Holy sh!t....when you're done...you want to start over on my two???

Awesome stuff.


----------



## Herf N Turf (Dec 31, 2008)

This thread made me dizzy.


----------



## dj1340 (Mar 30, 2009)

I commend you on the vinotemp proj. Think I'll stay with my 150qt coolodor from Wally world, much simpler for me


----------



## Rubix^3 (Nov 10, 2008)

Where is the flux capacitor?

haha,

Super nice work. --taking the hobby to a whole nother level.


----------



## Brodeurman69 (Aug 28, 2006)

Great looking work. You have definitely inspired me and gave me some great ideas!


----------



## yzingerr (Sep 4, 2009)

very cool stuff. So when are you handing out those vinotemps? :wave:


----------



## bartolomeo (Aug 14, 2009)

These are some pics from a "friend" and some cigars he has in his Vino......

Bart


----------



## domerthefrog (Sep 2, 2009)

So how much to build me one?


----------



## bartolomeo (Aug 14, 2009)

domerthefrog said:


> So how much to build me one?


C'mon now, you have seen the step by step directions from the start on this thread, learn from my mistakes/testing and go for it I say 

Keep us posted if you do

So far I am getting 65* and 62-66%RH.......perfect for my stash

Bart


----------



## domerthefrog (Sep 2, 2009)

bartolomeo said:


> C'mon now, you have seen the step by step directions from the start on this thread, learn from my mistakes/testing and go for it I say
> 
> Keep us posted if you do
> 
> ...


Yea, i was just messing with you, Ive got like a 400ct right now and a couple 50 cts.
My next plan of action was the Vinotemp, and i actually saved your thread on my computer incase the pictures stop being hosted or whatnot. I love the way you did everything, and when i get the time i will probably begin. I will be sure to make an update thread, and will also probably be messaging you with questions! Thanks for the contribution to the site!


----------



## burnsco (Mar 26, 2009)

those smokes look soooooooo good.

nice vino too.


----------



## ToJo (Jun 24, 2009)

Looks awesome.

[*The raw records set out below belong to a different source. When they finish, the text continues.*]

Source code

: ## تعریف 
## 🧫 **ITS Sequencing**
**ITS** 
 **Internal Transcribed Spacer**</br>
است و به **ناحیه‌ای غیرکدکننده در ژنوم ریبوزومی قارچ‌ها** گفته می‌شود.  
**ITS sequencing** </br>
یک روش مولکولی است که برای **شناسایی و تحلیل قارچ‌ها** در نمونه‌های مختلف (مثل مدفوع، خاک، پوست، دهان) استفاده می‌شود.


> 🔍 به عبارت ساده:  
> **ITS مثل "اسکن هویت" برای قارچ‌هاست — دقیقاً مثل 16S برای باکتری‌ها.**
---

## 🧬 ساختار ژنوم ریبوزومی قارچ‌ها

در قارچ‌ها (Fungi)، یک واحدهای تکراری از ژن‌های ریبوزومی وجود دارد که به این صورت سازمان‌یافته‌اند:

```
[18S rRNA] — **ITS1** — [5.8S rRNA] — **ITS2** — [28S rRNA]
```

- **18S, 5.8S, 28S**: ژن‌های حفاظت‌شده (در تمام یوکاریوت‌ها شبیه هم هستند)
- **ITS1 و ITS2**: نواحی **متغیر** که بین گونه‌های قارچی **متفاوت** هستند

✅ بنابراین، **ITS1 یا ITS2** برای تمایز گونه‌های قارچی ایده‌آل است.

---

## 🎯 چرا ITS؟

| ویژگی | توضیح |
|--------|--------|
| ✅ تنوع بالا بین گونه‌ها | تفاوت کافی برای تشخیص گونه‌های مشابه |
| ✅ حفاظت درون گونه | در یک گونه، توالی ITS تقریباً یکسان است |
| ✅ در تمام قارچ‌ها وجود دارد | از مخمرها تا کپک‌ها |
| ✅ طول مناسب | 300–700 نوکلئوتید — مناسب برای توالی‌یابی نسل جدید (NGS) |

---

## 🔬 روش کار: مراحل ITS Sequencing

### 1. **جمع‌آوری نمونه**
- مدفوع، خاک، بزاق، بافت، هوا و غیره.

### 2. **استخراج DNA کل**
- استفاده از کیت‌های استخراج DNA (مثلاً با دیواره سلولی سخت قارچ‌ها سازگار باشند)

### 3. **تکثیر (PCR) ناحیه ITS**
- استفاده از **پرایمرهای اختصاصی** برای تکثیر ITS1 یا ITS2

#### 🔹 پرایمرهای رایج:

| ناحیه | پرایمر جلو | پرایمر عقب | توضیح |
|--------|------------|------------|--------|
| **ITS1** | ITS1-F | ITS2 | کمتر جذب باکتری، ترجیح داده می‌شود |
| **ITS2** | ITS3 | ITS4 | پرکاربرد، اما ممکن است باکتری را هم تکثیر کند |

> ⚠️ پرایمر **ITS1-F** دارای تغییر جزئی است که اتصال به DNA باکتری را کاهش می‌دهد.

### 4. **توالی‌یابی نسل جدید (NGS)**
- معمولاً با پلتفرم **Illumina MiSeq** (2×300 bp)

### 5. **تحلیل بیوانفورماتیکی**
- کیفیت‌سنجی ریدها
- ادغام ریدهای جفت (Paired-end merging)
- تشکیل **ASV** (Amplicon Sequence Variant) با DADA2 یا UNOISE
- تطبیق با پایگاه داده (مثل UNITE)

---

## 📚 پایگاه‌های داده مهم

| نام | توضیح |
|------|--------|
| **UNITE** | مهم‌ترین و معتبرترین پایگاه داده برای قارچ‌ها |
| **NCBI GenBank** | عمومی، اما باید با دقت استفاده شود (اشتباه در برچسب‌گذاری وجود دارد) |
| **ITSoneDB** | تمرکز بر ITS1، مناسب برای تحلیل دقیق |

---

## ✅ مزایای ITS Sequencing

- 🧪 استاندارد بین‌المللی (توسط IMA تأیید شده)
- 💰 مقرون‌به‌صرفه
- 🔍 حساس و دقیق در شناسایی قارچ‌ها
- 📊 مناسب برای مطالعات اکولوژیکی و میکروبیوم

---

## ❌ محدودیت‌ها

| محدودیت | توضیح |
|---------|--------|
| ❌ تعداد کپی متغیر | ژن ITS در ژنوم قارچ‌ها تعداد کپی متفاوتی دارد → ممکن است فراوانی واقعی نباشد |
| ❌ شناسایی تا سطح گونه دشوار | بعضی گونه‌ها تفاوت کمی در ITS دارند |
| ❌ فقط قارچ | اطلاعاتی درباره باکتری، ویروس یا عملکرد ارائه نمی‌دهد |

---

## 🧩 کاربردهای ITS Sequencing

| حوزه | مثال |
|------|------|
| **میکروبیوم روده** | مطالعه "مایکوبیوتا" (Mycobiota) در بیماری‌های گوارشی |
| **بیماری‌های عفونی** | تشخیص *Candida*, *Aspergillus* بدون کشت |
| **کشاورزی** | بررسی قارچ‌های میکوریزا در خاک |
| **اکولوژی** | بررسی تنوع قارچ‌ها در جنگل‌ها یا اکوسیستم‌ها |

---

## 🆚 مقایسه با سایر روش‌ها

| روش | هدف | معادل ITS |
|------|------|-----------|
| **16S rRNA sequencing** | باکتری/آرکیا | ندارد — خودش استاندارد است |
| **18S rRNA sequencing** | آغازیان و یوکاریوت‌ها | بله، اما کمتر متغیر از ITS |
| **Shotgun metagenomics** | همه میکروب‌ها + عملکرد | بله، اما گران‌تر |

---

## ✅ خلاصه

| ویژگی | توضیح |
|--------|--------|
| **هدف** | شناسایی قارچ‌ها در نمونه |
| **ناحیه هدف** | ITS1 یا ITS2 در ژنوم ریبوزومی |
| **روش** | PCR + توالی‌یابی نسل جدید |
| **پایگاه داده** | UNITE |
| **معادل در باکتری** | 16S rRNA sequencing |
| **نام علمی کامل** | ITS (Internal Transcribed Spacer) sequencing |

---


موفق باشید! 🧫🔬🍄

The only upgrade I can think of is removal of the metal shelves and putting in full width cedar shelves.

Oh, and maybe some tinting on the door glass.

And...possibly...some LED tube lighting along the sides. Maybe even programmable. Disco style.


----------



## bartolomeo (Aug 14, 2009)

Well, its been a long journey but here are some pics of my Vino with new Chasden shelves and drawers along with my new cigars. There is a glass top to these cedar lined drawers that maintains the temp and RH nicely and prevents sudden spikes when opening and closing the Vinotemp.

I bought 3 single and 2 double drawers with extra dividers. I like them b/c I dont have a lot of room in the Vino for my smokes.

I use about 3 lbs of 65% beads spread around and have two CPU fans running.........overkill, yes, but my results are perfect so I am content

My Vino is between 62-64* and 61-65%RH every day year round here in NC, I finally have it where I want it after farting around with it for weeks :lol:

Enjoy!

Bart


















Singles Drawer with HDM, Monte and Boli


























Singles drawer with Partagas, Punch and Dip #4


----------



## bartolomeo (Aug 14, 2009)

Doubles drawer with Punch, Partagas and Dip .........I re-arranged some cigars between drawers


























Double drawer with various CC


























Single drawer with random Coronas, PC and Robustos waiting to be tested


----------



## thebayratt (Jun 4, 2009)

Nice stash!! Very well organized. I can't wait till mine looks like that. 
Good job!!


----------



## Nitrosportman (Oct 26, 2009)

nice i envy you any links on where you got the drawers???


----------



## arodgers (Sep 10, 2009)

Nitrosportman said:


> nice i envy you any links on where you got the drawers???


Chasden makes them and sells them from his website, Home of the Chasidor . I emailed him and never got a reply. Seems he stays pretty busy. I like the look of the drawers, but I don't think they would fit in my cooler unfortunately.


----------



## coopesc2000 (Jun 6, 2007)

Why do you plug the drain whole?? I have one and can't figure out how to get rid of the excess condensation that keeps building up on the back. You seem pretty knowledgeble thats why I'm asking.


----------



## bartolomeo (Aug 14, 2009)

coopesc2000 said:


> Why do you plug the drain whole?? I have one and can't figure out how to get rid of the excess condensation that keeps building up on the back. You seem pretty knowledgeble thats why I'm asking.


If you look at my pics, I drilled the original hole out to run wires in the Vino that way for a cleaner look, but then plugged that and drilled a second hole on the back right for the wires. The second hole in the back is not plugged and have not noticed any fluctuations from leaving it open.

I do have condensation and collect it in a little pan that I empty every 2-3 weeks

What you will learn is everybody's conditions vary from state to state and no two people have the same results with their Vino

I like dumping the excess condensation rather than let it drain on my beads, but again, thats just my two cents

Thanks,

Bart


----------



## coopesc2000 (Jun 6, 2007)

bartolomeo said:


> If you look at my pics, I drilled the original hole out to run wires in the Vino that way for a cleaner look, but then plugged that and drilled a second hole on the back right for the wires. The second hole in the back is not plugged and have not noticed any fluctuations from leaving it open.
> 
> I do have condensation and collect it in a little pan that I empty every 2-3 weeks
> 
> ...


Thanks for the reply. I let the condensation drain onto my beads, they never need to be recharged. Just didn't know if there was a way to get around it. Any ways your set up looks great I need a bigger one then then the one I have. I think its just an excuse to buy more boxes


----------



## smokin nightly (Sep 9, 2009)

That is one of the nicest setups I have seen...very nice smokes! I am awestruck.


----------